Sich selbst und sein Leben zu verteidigen ist absolut nachvollziehbar. Heisst aber noch lange nicht, dass jeder mit ner Waffe rumlaufen darf. Es gibt zu viele dumme Menschen, dennen noch legal eine Waffe in die Hand zu drücken ist verantwortungslos, undemokratisch und hat nichts mit einer humanistischen Gesellschaftsordnung zu tun.

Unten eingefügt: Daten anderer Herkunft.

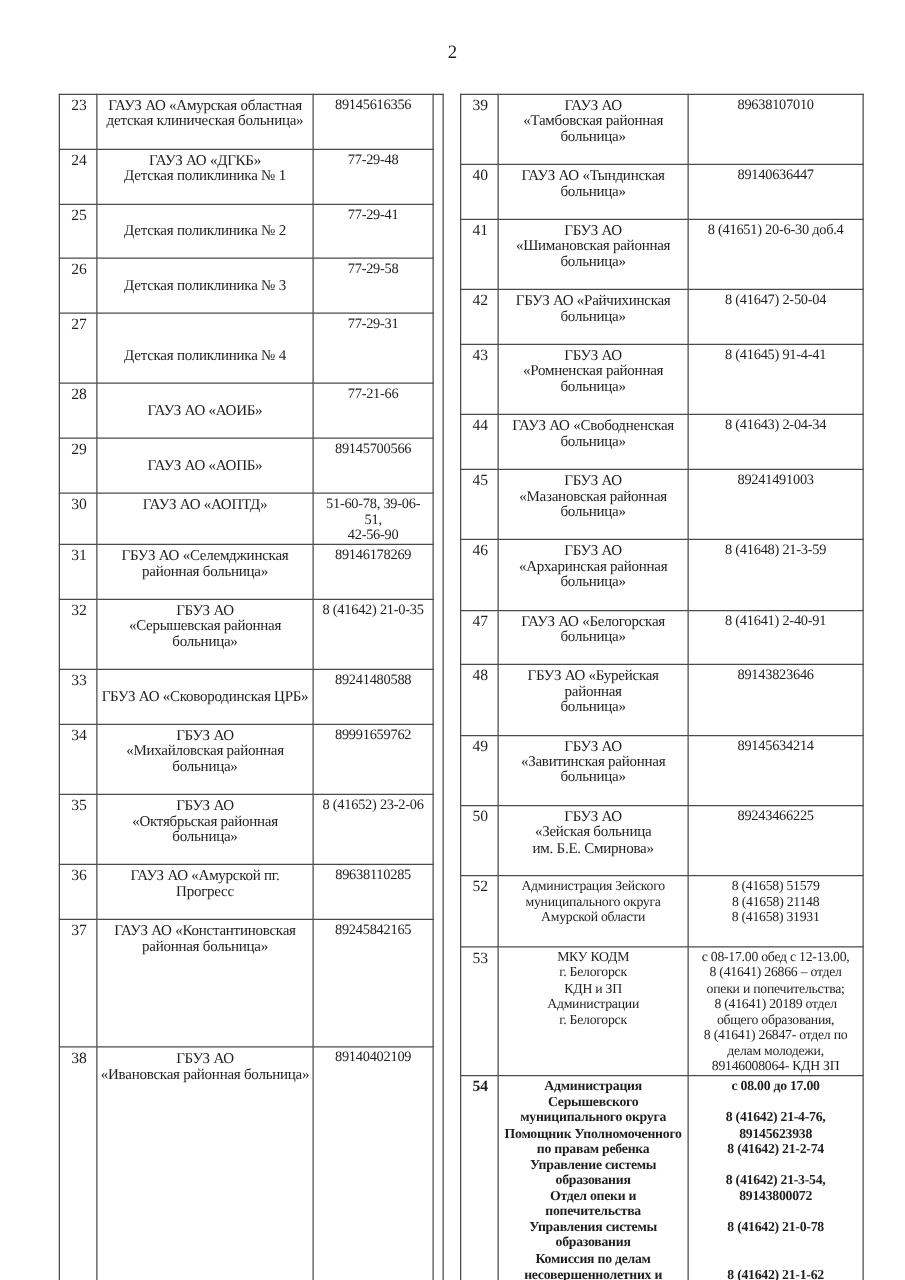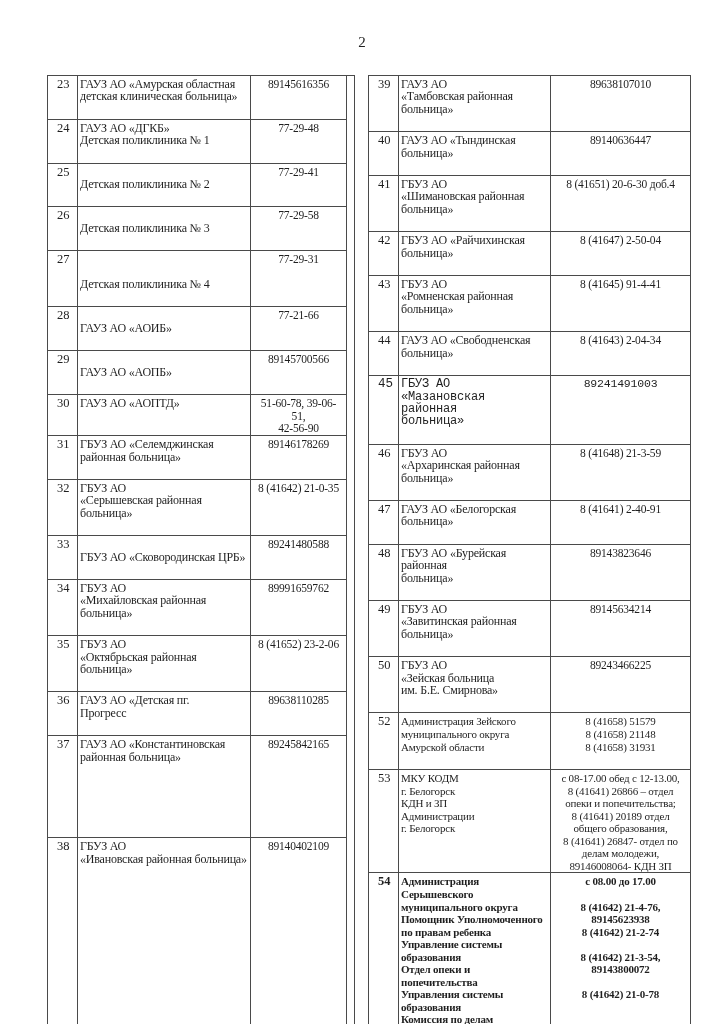--- a/index.html
+++ b/index.html
@@ -37,7 +37,7 @@
     font-size:12.5px; line-height:13px;
   }
   td.name {
-    text-align:left;
+    text-align:center;
     padding:2px 2px 16px 2px;
     font-size:12px; line-height:12.4px;
     letter-spacing:-0.2px;

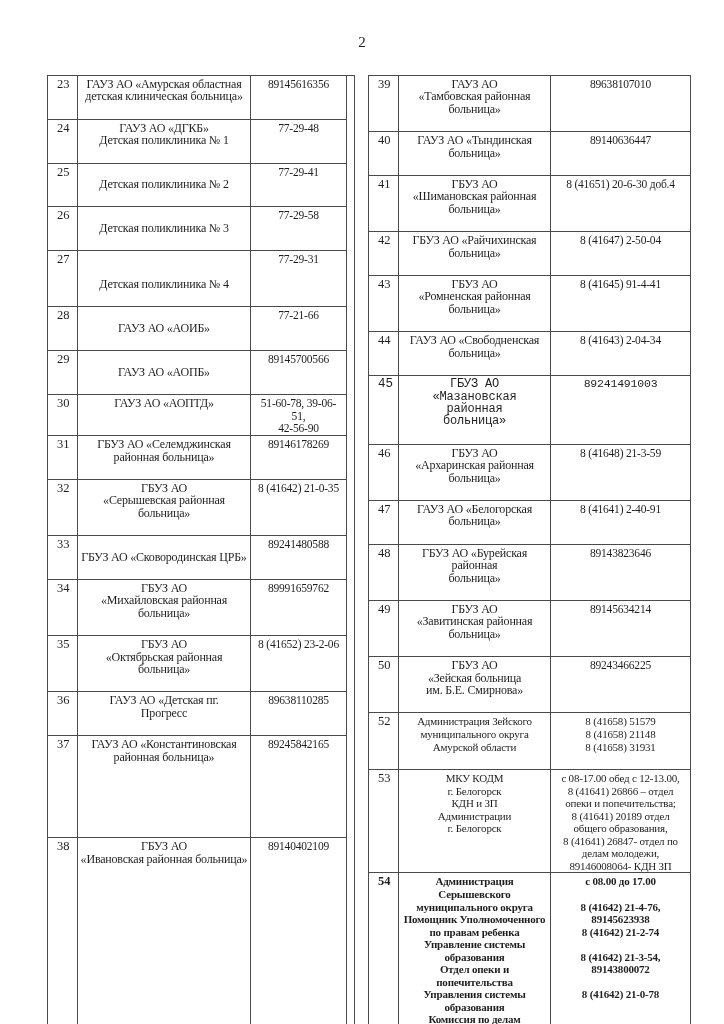--- a/index.html
+++ b/index.html
@@ -224,7 +224,7 @@
 больница»</td>
           <td class="phone">8 (41643) 2-04-34</td>
         </tr>
-        <tr style="height: 39px; font-family: Liberation Mono, monospace;">
+        <tr style="height: 39px;">
           <td class="num">45</td>
           <td class="name">ГБУЗ АО
 «Мазановская районная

Wenn der Staat verpasst, dieses Regelwerk zu vermitteln, und dann nicht in der Lage ist für Ordnung zu sorgen, ist das schlimm. Wer jetzt aber nach Waffen schreit, der macht die ganze Lage noch viel Schlimmer.
 
Das zeigt ja schon wieder wie wenig Ahnung die Politiker in wirklichkeit haben.
Vielleicht sollten sie das Internet generell sperren, alle Telefonverbindung kappen und Flugblätter verbieten.

Das is schon erschreckend das sich die Politiker so wenig Gedanken um Aktion und Reaktion machen.
Auch wenn die Ausschreitungen keine so offensichtlichen Aussage haben wie eine Demostration und ich so was auch nicht gut heisse, sollte doch trotzdem jeder den Kern der Problematik erkennen.

Vielleicht hat man auch nur Angst den besser Verdienern, die sie ja quasi im Wahlkampf gesponsort haben, etwas mehr Geld abzuknöpfen.

Wundert mich das es in den US noch so ruhig ist oder haben die keine Netzwerke ;)
 
Mr.Zweig schrieb:
Jo, viel Spass in South Central LA. Hätte jeder in London ne Waffe, gäbe es einfach 40 Tote, anstatt 40 Verletzte! Super!!!

Merkste was?


Ja, da war ich schon.
Was redest du denn da bitte? Muss man diese Logik verstehen?Wohl kaum.
Den Unterschied zwischen legal und illegal schlagen wir dann nochmal nach, ansonsten versteh ich deine Logik nicht.

Mr.Zweig schrieb:
Sich selbst und sein Leben zu verteidigen ist absolut nachvollziehbar. Heisst aber noch lange nicht, dass jeder mit ner Waffe rumlaufen darf. Es gibt zu viele dumme Menschen, dennen noch legal eine Waffe in die Hand zu drücken ist verantwortungslos, undemokratisch und hat nichts mit einer humanistischen Gesellschaftsordnung zu tun.

Du hast glaube ich keine Ahnung vom geltenden Waffenrecht, oder?
Undemokratisch?
Kennst du deine eigene Verfassung denn nicht mal?
Und es ging mir nie um etwas anderes als die Selbstverteidigung, bitte lies nochmal, mit dir ist eine Diskussion diesbezüglich nicht möglich, lassen wir das.
 
Zuletzt bearbeitet:
Dieser Vorschlag zeugt von der absoluten Hilflosigkeit des Premierministers. Das nützt nichts aber es demonstriert Unfähigkeit.